[Start RECORDS SUPPLIED]
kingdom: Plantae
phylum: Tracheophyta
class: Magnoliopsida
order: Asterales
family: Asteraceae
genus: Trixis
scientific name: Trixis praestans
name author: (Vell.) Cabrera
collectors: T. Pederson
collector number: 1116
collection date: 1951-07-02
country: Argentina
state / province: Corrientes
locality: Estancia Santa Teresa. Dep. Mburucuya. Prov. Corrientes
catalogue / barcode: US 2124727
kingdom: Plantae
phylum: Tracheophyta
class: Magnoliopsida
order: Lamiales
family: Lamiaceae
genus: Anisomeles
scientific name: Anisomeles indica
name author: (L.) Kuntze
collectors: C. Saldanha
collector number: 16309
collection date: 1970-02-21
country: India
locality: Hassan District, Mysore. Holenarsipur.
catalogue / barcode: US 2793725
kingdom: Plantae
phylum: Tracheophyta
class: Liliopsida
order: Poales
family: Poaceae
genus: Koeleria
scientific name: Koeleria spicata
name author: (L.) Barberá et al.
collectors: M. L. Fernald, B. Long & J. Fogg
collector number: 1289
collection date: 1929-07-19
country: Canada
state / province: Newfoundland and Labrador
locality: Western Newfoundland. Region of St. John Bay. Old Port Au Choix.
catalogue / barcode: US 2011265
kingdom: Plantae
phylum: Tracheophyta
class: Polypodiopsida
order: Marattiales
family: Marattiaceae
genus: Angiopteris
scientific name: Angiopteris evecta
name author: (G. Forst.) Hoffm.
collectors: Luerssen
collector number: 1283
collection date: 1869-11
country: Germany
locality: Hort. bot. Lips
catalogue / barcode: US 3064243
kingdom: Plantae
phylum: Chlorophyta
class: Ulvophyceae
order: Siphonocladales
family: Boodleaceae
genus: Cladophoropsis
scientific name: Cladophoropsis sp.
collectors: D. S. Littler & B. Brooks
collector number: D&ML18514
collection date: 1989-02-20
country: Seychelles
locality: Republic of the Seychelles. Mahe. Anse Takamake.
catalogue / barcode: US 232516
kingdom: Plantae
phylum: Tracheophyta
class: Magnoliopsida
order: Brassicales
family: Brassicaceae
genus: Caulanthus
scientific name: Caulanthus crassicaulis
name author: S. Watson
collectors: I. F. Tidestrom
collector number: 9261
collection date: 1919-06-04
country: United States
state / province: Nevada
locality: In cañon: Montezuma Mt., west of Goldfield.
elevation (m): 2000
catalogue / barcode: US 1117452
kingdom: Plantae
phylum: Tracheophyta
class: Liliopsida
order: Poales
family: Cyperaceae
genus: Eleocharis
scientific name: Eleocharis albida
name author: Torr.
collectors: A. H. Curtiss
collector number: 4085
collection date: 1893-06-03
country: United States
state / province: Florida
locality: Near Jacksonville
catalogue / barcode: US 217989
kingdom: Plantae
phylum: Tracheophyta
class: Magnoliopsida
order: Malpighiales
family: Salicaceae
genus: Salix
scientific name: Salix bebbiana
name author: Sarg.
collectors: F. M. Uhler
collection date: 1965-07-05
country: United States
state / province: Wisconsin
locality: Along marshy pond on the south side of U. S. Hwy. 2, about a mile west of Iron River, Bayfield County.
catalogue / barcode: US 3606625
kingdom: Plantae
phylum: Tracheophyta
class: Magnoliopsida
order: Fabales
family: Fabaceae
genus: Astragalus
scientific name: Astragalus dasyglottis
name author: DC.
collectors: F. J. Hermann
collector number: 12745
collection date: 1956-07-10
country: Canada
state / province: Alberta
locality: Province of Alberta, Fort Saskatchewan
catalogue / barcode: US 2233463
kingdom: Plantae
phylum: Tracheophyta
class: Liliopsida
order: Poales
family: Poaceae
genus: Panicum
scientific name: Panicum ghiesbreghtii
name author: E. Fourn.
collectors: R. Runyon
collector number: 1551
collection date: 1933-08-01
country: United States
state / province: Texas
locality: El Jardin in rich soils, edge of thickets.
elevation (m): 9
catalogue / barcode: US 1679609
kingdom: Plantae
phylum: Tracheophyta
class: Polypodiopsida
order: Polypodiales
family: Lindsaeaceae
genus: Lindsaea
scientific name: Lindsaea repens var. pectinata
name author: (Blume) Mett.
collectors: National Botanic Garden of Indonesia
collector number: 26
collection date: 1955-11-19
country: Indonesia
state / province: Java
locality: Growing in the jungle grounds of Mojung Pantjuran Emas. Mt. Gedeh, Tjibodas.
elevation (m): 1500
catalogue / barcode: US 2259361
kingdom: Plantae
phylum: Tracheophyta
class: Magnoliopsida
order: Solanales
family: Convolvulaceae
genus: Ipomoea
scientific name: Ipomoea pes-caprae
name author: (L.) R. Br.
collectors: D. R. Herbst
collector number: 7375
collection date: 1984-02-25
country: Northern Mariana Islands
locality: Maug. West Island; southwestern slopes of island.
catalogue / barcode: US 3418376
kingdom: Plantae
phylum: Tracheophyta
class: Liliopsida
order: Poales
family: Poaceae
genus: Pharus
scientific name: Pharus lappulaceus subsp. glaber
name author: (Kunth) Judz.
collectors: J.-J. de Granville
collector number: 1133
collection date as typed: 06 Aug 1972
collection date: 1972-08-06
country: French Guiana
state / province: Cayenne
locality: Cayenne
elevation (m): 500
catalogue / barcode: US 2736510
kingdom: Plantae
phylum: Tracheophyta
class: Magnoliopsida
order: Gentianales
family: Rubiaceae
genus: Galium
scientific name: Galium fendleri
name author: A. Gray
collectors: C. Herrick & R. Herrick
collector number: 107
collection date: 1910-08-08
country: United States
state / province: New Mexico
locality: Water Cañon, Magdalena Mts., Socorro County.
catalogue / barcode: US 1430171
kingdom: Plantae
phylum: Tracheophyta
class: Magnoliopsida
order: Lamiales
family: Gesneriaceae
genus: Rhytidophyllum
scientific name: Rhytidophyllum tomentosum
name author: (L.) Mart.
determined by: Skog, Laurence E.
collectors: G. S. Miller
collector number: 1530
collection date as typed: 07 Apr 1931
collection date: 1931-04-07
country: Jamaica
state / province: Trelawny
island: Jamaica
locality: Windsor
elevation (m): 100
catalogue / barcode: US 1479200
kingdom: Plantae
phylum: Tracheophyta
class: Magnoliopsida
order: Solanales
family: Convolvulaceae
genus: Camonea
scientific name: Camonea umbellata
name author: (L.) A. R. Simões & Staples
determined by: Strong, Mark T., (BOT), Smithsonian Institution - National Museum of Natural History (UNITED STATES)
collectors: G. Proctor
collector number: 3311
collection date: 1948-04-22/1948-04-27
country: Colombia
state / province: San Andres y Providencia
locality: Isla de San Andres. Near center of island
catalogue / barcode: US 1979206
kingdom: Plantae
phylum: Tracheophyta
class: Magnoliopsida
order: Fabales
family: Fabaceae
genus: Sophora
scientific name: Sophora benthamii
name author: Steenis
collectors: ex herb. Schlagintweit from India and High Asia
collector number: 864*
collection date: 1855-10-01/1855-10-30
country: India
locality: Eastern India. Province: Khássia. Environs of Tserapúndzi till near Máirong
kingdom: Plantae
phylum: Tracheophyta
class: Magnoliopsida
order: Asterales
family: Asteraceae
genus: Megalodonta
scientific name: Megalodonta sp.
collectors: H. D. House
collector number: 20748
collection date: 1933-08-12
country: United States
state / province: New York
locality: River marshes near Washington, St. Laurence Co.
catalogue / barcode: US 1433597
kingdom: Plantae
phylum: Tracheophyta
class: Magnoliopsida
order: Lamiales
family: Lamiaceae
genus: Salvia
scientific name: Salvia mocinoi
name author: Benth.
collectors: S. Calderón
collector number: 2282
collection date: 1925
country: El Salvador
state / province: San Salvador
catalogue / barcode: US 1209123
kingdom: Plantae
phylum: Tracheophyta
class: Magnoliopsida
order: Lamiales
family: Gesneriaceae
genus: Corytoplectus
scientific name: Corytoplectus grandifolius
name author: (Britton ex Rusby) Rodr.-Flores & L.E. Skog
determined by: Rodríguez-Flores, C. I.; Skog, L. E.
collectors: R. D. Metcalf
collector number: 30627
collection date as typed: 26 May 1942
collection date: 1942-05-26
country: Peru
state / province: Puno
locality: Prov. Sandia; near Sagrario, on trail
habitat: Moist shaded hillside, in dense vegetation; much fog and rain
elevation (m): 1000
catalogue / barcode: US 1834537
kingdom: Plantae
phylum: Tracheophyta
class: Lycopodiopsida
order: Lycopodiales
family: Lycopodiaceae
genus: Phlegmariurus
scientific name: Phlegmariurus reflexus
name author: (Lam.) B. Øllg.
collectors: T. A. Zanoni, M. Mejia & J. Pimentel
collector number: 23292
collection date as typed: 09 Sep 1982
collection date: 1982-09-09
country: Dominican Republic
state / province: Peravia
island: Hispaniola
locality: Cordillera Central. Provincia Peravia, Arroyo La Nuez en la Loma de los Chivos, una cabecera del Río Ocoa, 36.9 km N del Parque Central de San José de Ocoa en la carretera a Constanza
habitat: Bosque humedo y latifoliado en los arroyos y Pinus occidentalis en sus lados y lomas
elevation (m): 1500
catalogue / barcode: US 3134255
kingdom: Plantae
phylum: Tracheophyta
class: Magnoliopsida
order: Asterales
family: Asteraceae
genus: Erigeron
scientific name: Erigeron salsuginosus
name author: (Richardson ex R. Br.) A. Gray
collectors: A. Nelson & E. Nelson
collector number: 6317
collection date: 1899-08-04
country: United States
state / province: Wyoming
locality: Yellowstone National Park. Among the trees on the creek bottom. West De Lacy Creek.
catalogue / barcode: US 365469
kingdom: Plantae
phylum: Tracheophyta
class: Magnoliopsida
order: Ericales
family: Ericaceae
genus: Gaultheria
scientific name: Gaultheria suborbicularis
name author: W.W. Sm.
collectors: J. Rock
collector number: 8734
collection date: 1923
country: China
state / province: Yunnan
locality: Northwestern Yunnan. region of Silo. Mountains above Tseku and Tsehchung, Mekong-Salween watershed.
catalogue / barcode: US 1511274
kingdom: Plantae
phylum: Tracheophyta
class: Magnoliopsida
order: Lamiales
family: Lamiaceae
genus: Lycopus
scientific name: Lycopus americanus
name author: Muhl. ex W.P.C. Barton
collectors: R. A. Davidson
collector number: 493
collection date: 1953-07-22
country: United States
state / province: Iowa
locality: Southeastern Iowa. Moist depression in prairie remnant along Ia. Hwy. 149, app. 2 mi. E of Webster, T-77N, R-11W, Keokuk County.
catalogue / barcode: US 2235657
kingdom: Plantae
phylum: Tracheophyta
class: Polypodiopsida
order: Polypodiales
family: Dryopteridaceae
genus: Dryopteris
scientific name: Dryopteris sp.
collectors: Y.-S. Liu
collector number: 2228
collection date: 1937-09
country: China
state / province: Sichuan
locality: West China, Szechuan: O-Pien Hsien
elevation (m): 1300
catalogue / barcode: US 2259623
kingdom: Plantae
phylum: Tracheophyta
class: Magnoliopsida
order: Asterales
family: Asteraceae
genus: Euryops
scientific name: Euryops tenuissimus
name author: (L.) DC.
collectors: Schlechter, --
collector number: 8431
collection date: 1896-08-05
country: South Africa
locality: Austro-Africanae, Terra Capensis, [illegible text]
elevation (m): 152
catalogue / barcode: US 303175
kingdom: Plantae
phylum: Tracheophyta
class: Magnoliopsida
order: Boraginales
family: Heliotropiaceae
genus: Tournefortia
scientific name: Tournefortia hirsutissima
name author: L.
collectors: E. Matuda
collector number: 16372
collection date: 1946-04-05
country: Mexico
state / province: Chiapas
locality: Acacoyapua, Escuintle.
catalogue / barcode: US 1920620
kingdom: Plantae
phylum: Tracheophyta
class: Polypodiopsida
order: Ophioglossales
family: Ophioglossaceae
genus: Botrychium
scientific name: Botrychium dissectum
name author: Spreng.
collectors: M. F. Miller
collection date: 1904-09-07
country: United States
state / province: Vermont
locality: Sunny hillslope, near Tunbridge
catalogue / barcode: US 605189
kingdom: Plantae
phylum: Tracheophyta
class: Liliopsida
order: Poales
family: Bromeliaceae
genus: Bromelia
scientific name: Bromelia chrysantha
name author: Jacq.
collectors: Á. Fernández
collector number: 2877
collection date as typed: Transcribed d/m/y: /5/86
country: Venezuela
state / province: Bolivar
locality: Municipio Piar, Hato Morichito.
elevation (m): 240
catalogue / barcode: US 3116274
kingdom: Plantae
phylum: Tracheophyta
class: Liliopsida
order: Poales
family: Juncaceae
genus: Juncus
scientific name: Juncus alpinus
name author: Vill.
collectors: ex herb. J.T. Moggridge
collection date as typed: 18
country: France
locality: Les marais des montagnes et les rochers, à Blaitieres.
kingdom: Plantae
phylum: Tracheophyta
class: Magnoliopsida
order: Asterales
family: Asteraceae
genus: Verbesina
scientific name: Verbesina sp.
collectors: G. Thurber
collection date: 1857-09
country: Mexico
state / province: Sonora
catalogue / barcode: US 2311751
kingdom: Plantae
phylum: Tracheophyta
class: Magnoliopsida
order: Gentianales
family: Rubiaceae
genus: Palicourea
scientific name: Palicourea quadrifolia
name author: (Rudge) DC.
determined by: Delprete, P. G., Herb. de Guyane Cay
[End RECORDS SUPPLIED]
- _AIM_: Can you output the lines starting with the line containing "elevation (m): 152" and going on through the line containing "country: Venezuela", copying them exactly?

- _THE REPLY_:
elevation (m): 152
catalogue / barcode: US 303175
kingdom: Plantae
phylum: Tracheophyta
class: Magnoliopsida
order: Boraginales
family: Heliotropiaceae
genus: Tournefortia
scientific name: Tournefortia hirsutissima
name author: L.
collectors: E. Matuda
collector number: 16372
collection date: 1946-04-05
country: Mexico
state / province: Chiapas
locality: Acacoyapua, Escuintle.
catalogue / barcode: US 1920620
kingdom: Plantae
phylum: Tracheophyta
class: Polypodiopsida
order: Ophioglossales
family: Ophioglossaceae
genus: Botrychium
scientific name: Botrychium dissectum
name author: Spreng.
collectors: M. F. Miller
collection date: 1904-09-07
country: United States
state / province: Vermont
locality: Sunny hillslope, near Tunbridge
catalogue / barcode: US 605189
kingdom: Plantae
phylum: Tracheophyta
class: Liliopsida
order: Poales
family: Bromeliaceae
genus: Bromelia
scientific name: Bromelia chrysantha
name author: Jacq.
collectors: Á. Fernández
collector number: 2877
collection date as typed: Transcribed d/m/y: /5/86
country: Venezuela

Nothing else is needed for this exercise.